Keeping Up with the Technology
New Vehicle Designs And Materials – Can Your Collision Repair Facility Fix Them Properly?Today’s vehicle designers face some competitive demands. They need to reduce fuel consumption and polluting emissions, but still recognize that consumers love sport utility and other large vehicles. Consumers aren’t clamoring for a return to the days of the compact car.
One solution is obvious, but challenging – find a way to reduce the weight of vehicles, thus reducing fuel consumption, without sacrificing size.
The aluminum industry believes it offers vehicle makers a good alternative to the weight of steel. An aluminum-based vehicle may be 22 percent larger than a steel car of the same weight. In recent years, the use of aluminum has surpassed the use of plastics in some vehicles. Once limited primarily to engine, transmission, and suspension parts, aluminum is increasingly being used for cosmetic outer panels, door skins and trunk lids, inner structural parts, and even structural frame rails.

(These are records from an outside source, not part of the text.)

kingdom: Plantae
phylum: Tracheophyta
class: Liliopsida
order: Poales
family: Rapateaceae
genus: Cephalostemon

A limited but growing number of vehicles are constructed almost completely of aluminum. Aluminum industry officials recently used one such vehicle, an Audi A8, to show off aluminum’s strength by supporting the 4,000-pound luxury sedan with only a six-pack of aluminum beverage cans under each wheel.
The steel industry is fighting back, however, with an ambitious multi-year project to develop an “ultralight steel auto body (ULSAB).” This consortium of steelmakers says it has shown that steel can be used to create a typical five-passenger sedan with 25 to 33 percent less weight than a conventional steel-bodied vehicle, without raising production costs or sacrificing safety.

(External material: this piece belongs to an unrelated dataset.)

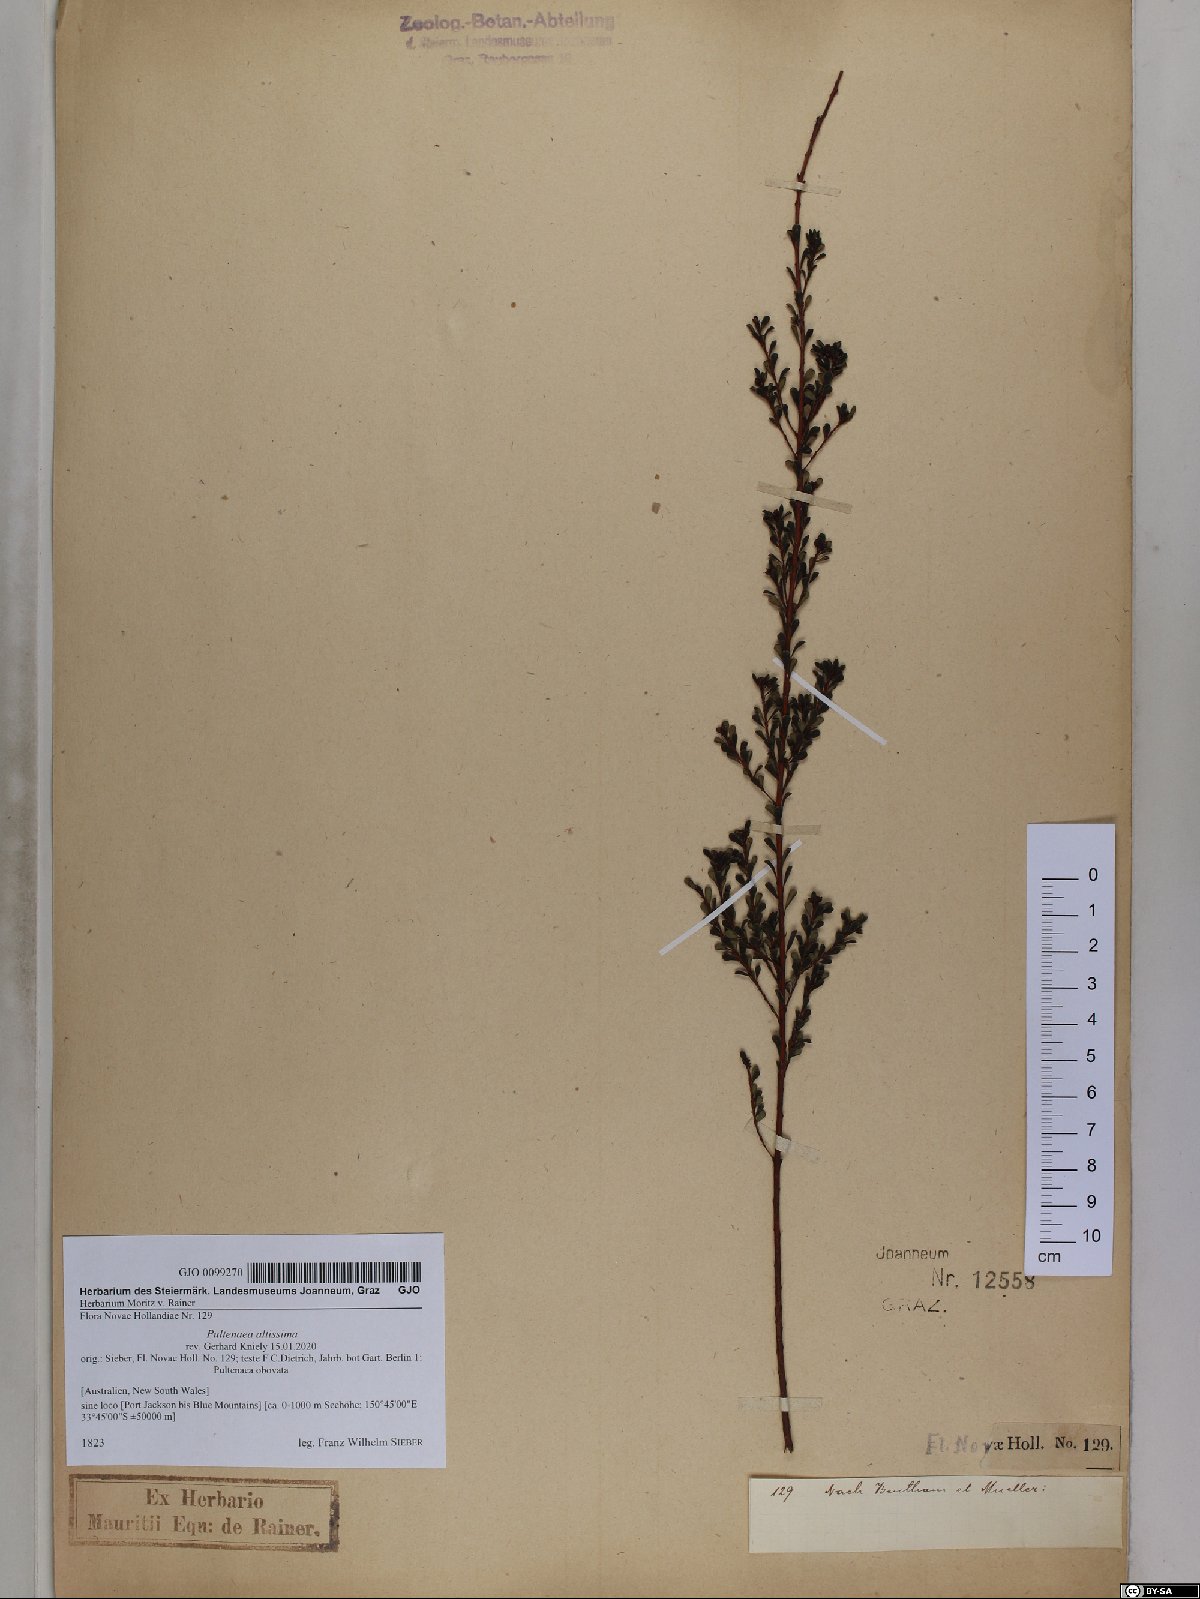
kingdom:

How is it done? First, the ULSAB uses more of what is called high-strength steel. While between 20 percent and 60 percent of the body of most current vehicles is made from high-strength steels, these materials account for 100 percent of the ULSAB.
Traditional vehicle parts are stamped out of a sheet of one type and thickness of steel. The ULSAB engineers recognized that some of these parts could instead be stamped out of a “quilt-like” piece of steel created by welding different thicknesses or strengths of steel into a single flat piece. A part stamped from this “tailor-welded blank” can have high-strength steel in the areas where it is needed, and thinner or lower strength steel in other areas. This removes weight that does not contribute to performance.
For example, the ULSAB body side, including the rear fender and roof structure, is all one part made from a tailor-welded blank that includes three grades of steel and five different thicknesses. By consolidating what have traditionally been multiple parts into one unit, designers also eliminate the weight of the flanges needed to weld the parts together.
Some of the non-structural portions of the ULSAB vehicle body, such as the spare tire tub and dash panel insert, are made from a steel sandwich material. Two very thin skins of steel combined with a plastic core create this one-millimeter thick material weighing 50 percent less than a comparable all-steel piece.
As aluminum and elements of the ULSAB project are increasingly being used on vehicles on the road today, proper training is becoming even more important to achieve a proper repair after a collision. Vehicle owners should select a collision repair facility that has the current technical training to understand how to work with the lighter weight materials and changing vehicle construction designs.